Foi ele quem, em outubro de 2024, quando a Câmara criou uma comissão especial para analisar o projeto de anistia, saiu publicamente com a artilharia pesada. Disse que qualquer PL propondo anistia era inconstitucional. Que não se pode anistiar praticantes de crimes que tentam abolir o Estado Democrático de Direito. Que falar em anistia era “uma agressão à população brasileira”.

Lembrou com orgulho que foi ele quem pediu pessoalmente ao ministro Alexandre de Moraes a prisão preventiva dos envolvidos nos ataques. Disse que, além de cumprirem pena, os condenados tinham que pagar “cada obra que quebraram, cada cadeira, cada lâmpada”. Perguntou em rede nacional o que as pessoas favoráveis à anistia viram nos prédios públicos no dia seguinte ao 8 de janeiro.
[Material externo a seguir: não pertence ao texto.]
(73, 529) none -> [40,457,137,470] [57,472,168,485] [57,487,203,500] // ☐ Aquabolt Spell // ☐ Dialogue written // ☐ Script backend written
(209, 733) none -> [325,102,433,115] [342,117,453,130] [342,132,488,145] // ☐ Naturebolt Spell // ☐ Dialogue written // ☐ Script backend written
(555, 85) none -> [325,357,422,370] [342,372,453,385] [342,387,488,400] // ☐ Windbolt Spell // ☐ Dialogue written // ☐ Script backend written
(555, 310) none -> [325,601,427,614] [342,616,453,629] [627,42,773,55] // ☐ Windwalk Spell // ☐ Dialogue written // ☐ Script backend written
Hoje, às vésperas da sabatina que pode levá-lo ao Supremo, a estratégia é outra. Segundo relatos à CNN Brasil, Messias tem dito a interlocutores que vai adotar postura de “paz e amor” — evitar embates com a oposição, não reagir a provocações, apresentar-se como nome capaz de pacificar a relação entre o Judiciário e o Legislativo. Os três eixos: serenidade, sobriedade, tecnicidade.

Essa conciliação vai passar, necessariamente, pela anistia. Senadores bolsonaristas estão irritados exatamente com a postura de Messias no 8 de janeiro — avaliam que ele poderia ter adotado postura mais conciliadora, que ele “endossou os abusos do STF”. A oposição planeja usar a sabatina para questioná-lo e pressioná-lo sobre isso. E Messias se preparou para responder sem brigar. Reuniu-se até com o líder do PL no Senado, Carlos Portinho, mesmo sabendo que a bancada já fechou posição contrária ao seu nome.
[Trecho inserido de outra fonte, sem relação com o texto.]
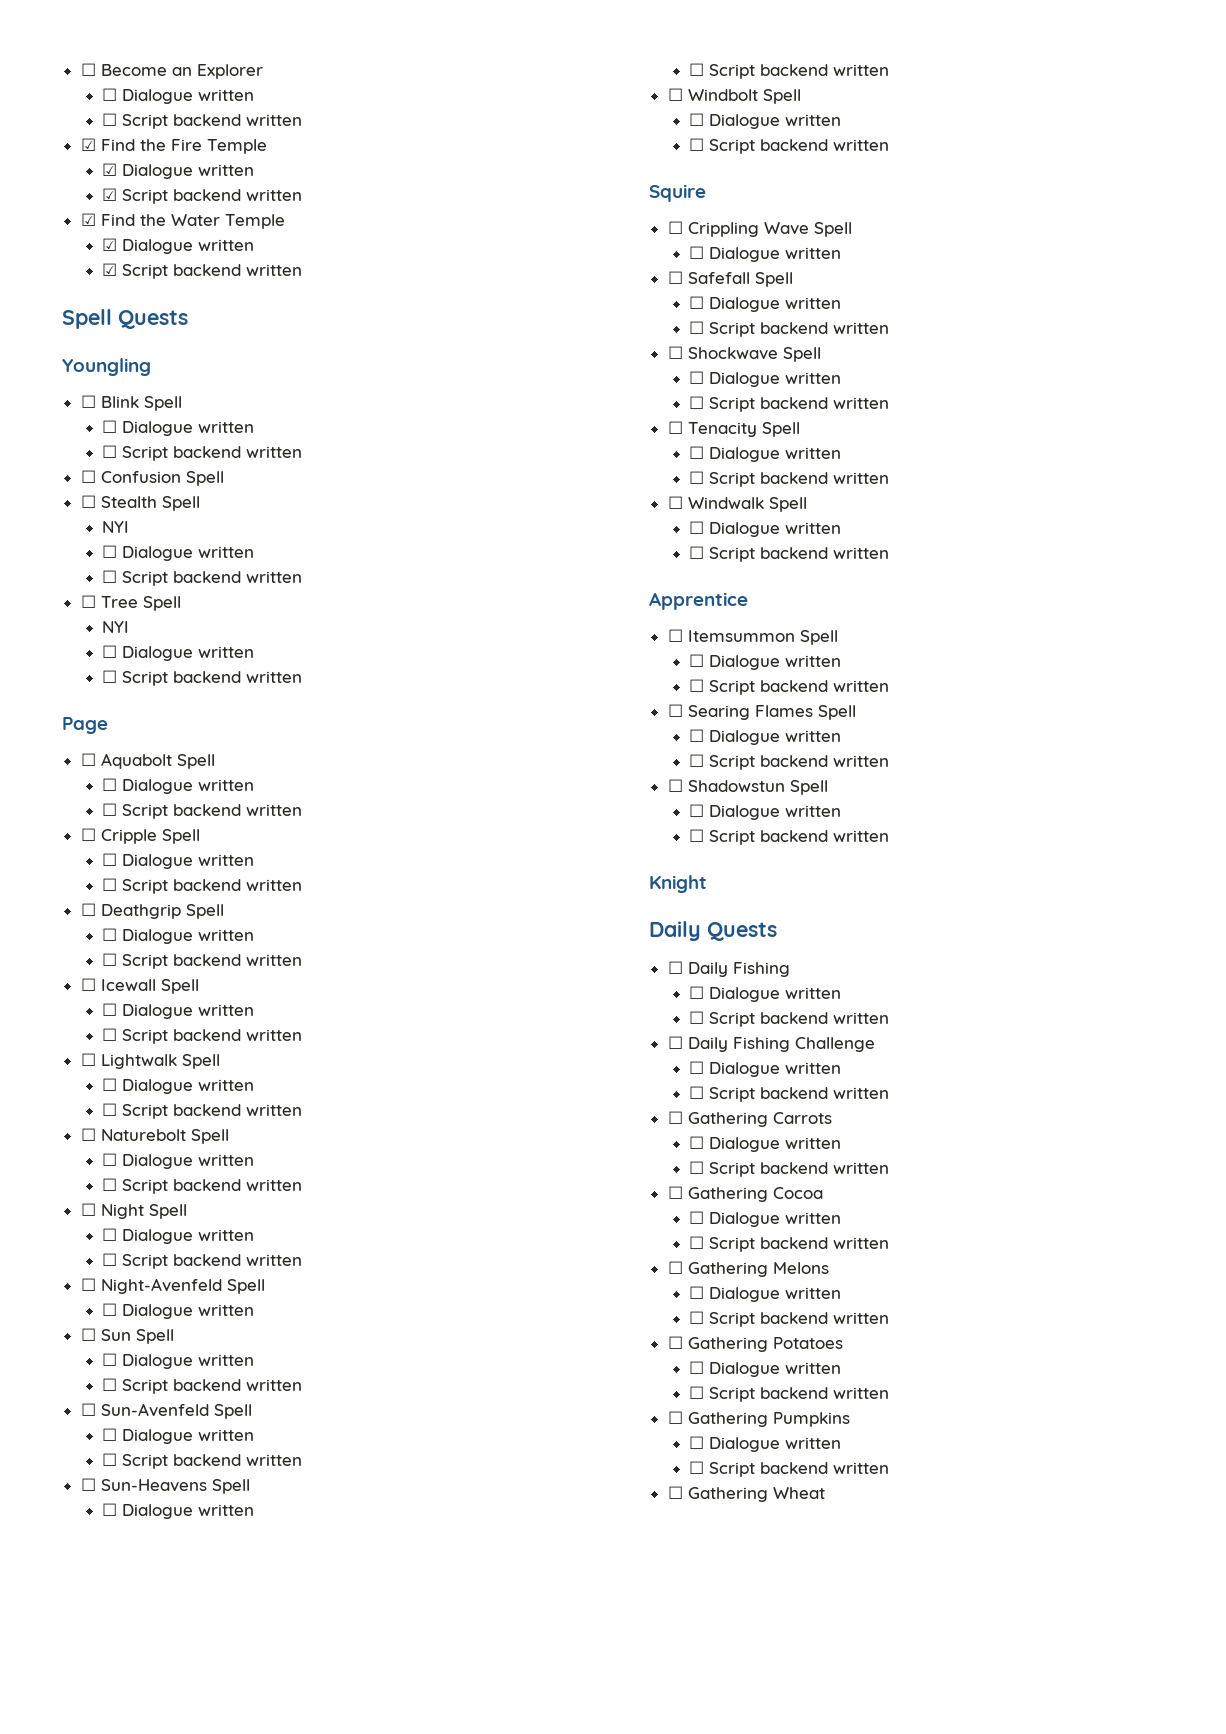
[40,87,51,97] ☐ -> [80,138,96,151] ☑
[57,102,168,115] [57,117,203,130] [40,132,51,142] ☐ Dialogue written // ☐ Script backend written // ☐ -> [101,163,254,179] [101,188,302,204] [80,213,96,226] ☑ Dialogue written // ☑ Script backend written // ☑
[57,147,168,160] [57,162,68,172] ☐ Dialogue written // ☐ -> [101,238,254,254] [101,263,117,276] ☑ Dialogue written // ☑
E é aqui que Messias fecha o círculo. O STF é a parada final do debate sobre dosimetria e anistia — e ele pode estar sentado nessa cadeira quando o debate chegar lá. Com a queda dos vetos de Lula à dosimetria, que é a versão suavizada da anistia que o Congresso conseguiu negociar, o STF deve ser acionado para responder se a nova dosimetria é constitucional. A tendência é dizer que sim, porque afinal cabe ao Congresso decidir justamente isso, e seria um meio termo para evitar a anistia completa. Vamos lembrar que Bolsonaro, com a nova dosimetria, pode acabar ficando coisa de 2 anos e pouco preso, somando todas as progressões.
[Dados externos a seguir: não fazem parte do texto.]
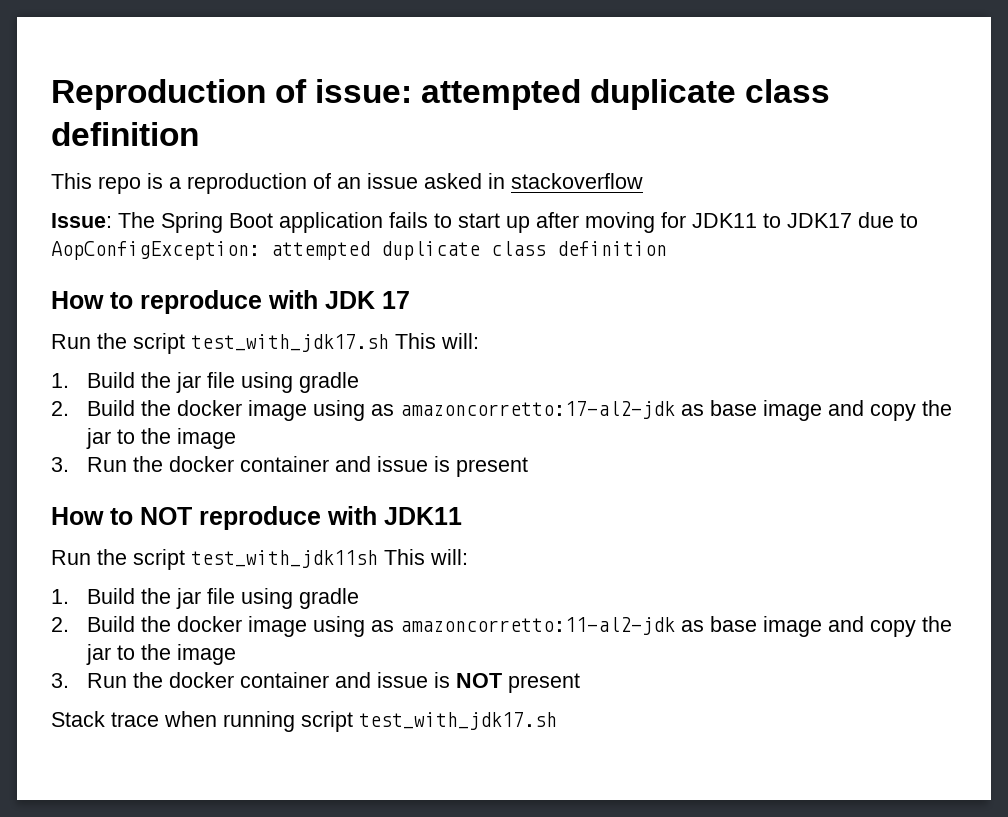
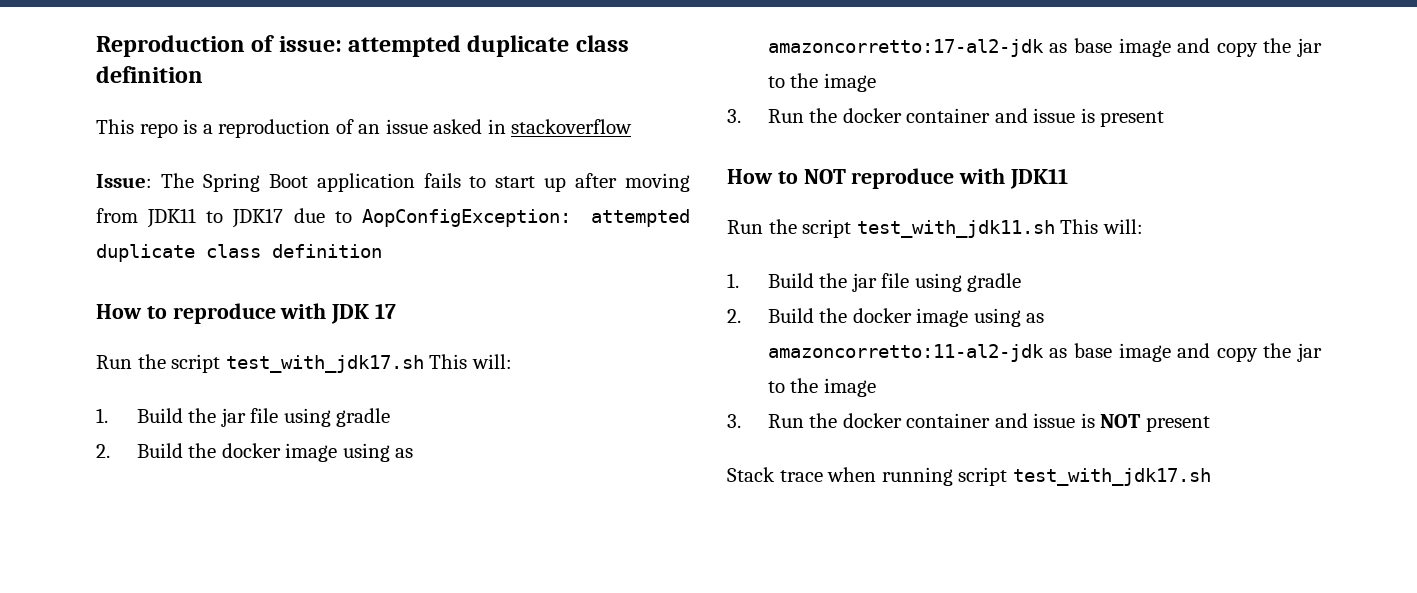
[661,212,686,228] for -> [96,208,138,223] from
[191,550,378,568] test_with_jdk11sh -> [856,220,1055,238] test_with_jdk11.sh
Mas acontece que o timing político, caso a crise do STF se aprofunde e caso a direita ganhe as eleições no Congresso, é de mais pressão. É de querer a anistia completa. Se a direita fizer um presidente, então, nem se fale.

O presidente que fizer esse pedido terá sido eleito democraticamente, alardeando essa agenda. O STF que vai julgar esse pedido vai ser composto, potencialmente, por ministros que incluem o próprio Messias — o homem que pediu as prisões e que agora se apresenta como o pacificador — e outros ministros acuados pela crise que eles próprios criaram, desgastando o capital político que tinham para sustentar as condenações. Com que moral política o STF dirá que não? É possível que aceite, até, negociar os termos de uma anistia antes da posse eventual de Flávio Bolsonaro, para evitar uma crise constitucional.

A alternativa é o enfrentamento. E mais crise. Desta vez, sem um Executivo como aliado. E, como sabemos, a sanha golpista não morre jamais. Em qualquer cenário, a força da condenação dos golpistas de 2022 está em xeque. A memória do que fizeram também. Nós vamos permitir?